Quick Review: YOLO Juliet

Although Romeo and Juliet is probably the play that most teens would recognize and know the plot of over any other Shakespeare, it's probably his least compelling play.  You can really only do so much with a story that's already pretty well-known (at least back then), and star-crossed lovers generally have one outcome.  Shakespeare excelled in fleshing out the rest of the story--Juliet's nurse is hilarious, and even Friar Laurence is pretty interesting.
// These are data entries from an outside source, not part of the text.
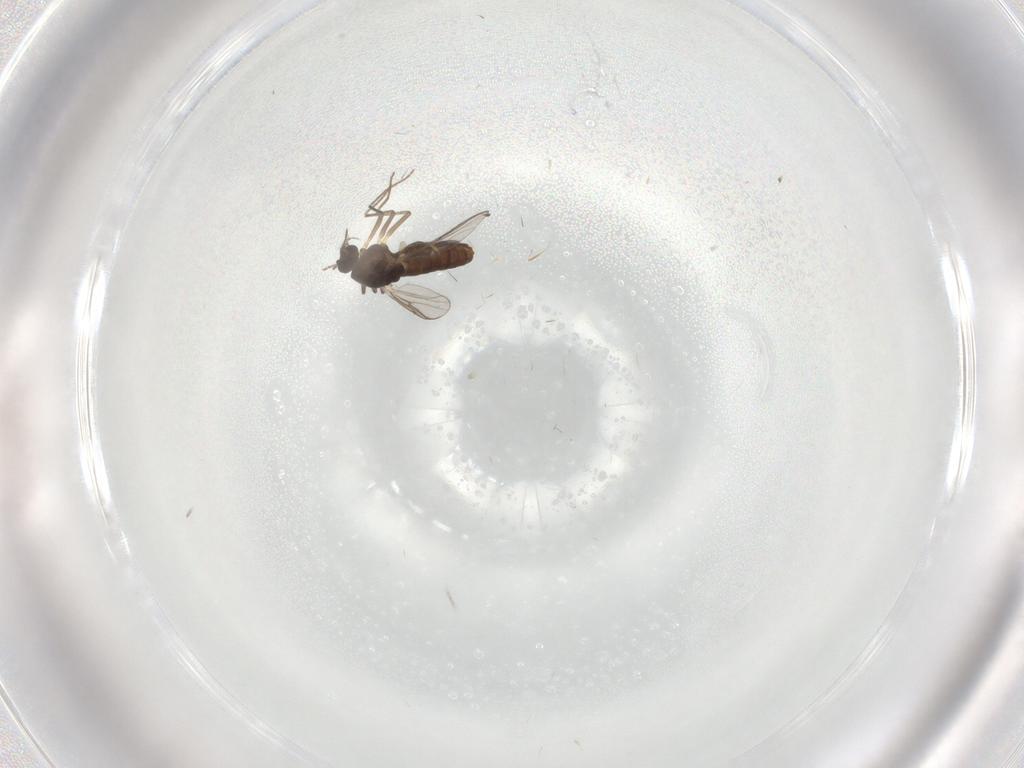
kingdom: Animalia
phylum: Arthropoda
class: Insecta
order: Diptera
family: Chironomidae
It's no surprise, then, that these characters have the strongest "voices" in YOLO Juliet.  The texting format is especially good for showing the stupidity (there, I said it!) of Romeo and Juliet's choices.  This version really shows that Romeo is a guy who's in love with love--he moves from OMG ROSALINE to OMG JULIET 4VR MARRY MEEEEEE in the space of a few emojis.  Romeo is--pardon me--a tool.  Girls reading this book: watch out for the Romeos of high school.  They are legion.
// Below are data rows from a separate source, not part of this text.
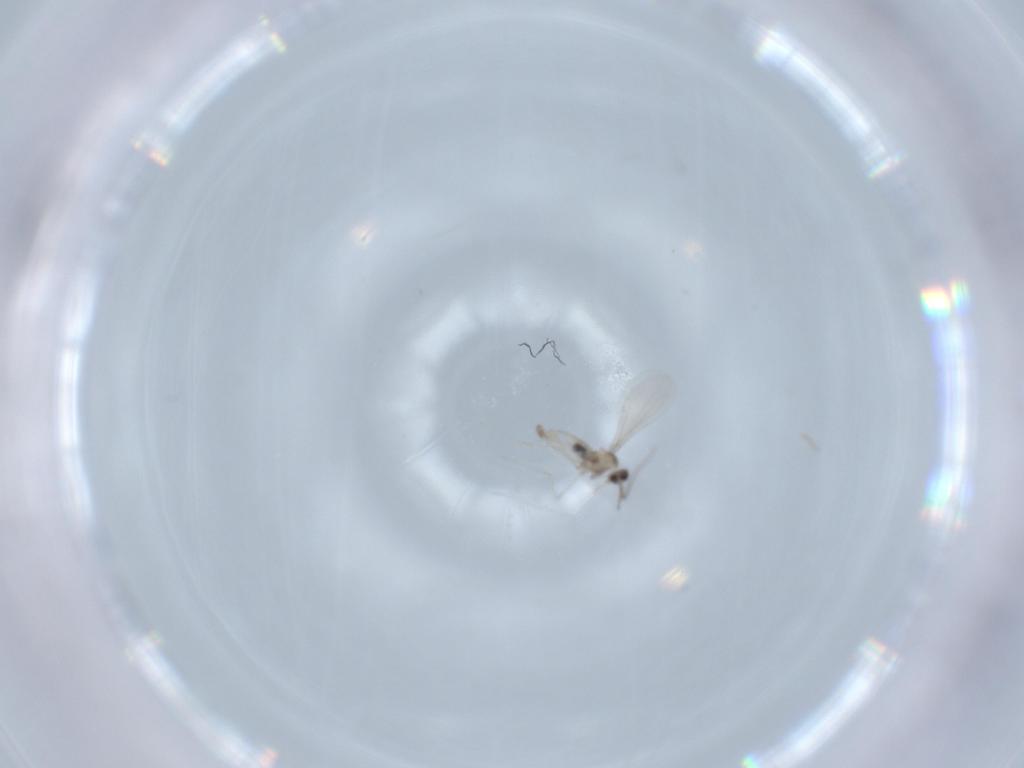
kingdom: Animalia
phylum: Arthropoda
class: Insecta
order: Diptera
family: Cecidomyiidae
As in the original play, Juliet is kind of a non-entity here.  She says some stuff, pesters Nurse a lot, and whines.  I mean, I totally get that she is not at all psyched to have to marry Paris, who is generally an okay dude except for wanting to marry a fourteen-year-old girl.

Mom and Dad Capulet and Dad Montague are also pretty funny to read, because their messages and status updates reflect how a lot of older people text.  Lady Capulet always ends hers with either "LC" or "Love, Mom" because we totally don't know from whom it's coming!  (Parents: don't do this.  It's irritating and it takes up space.  A text is not a Hallmark card you have to sign).

The one thing I didn't like about this adaptation is that Juliet's Nurse sounds like the caricature of the Sassy Black Friend, which is a concept that really needs to just disappear.

Overall, srsly Hamlet was better, but both are entertaining reads, especially for those who've read and studied the corresponding plays.  I cannot wait for a Macbeth!